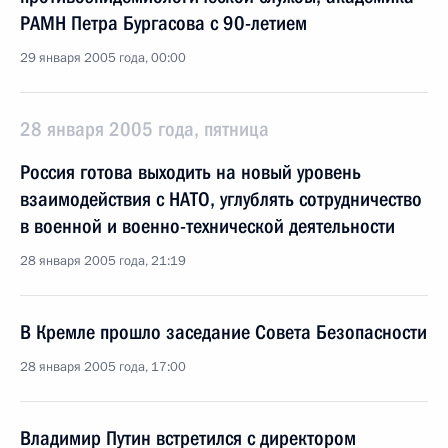
РАМН Петра Бургасова с 90-летием
29 января 2005 года, 00:00
28 января 2005 года, пятница
Россия готова выходить на новый уровень
взаимодействия с НАТО, углублять сотрудничество
в военной и военно-технической деятельности
28 января 2005 года, 21:19
В Кремле прошло заседание Совета Безопасности
28 января 2005 года, 17:00
Владимир Путин встретился с директором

================

The job is to return the listing above exactly, minus its pictures.

*Answer for the task:*
РАМН Петра Бургасова с 90-летием
29 января 2005 года, 00:00
28 января 2005 года, пятница
Россия готова выходить на новый уровень
взаимодействия с НАТО, углублять сотрудничество
в военной и военно-технической деятельности
28 января 2005 года, 21:19
В Кремле прошло заседание Совета Безопасности
28 января 2005 года, 17:00
Владимир Путин встретился с директором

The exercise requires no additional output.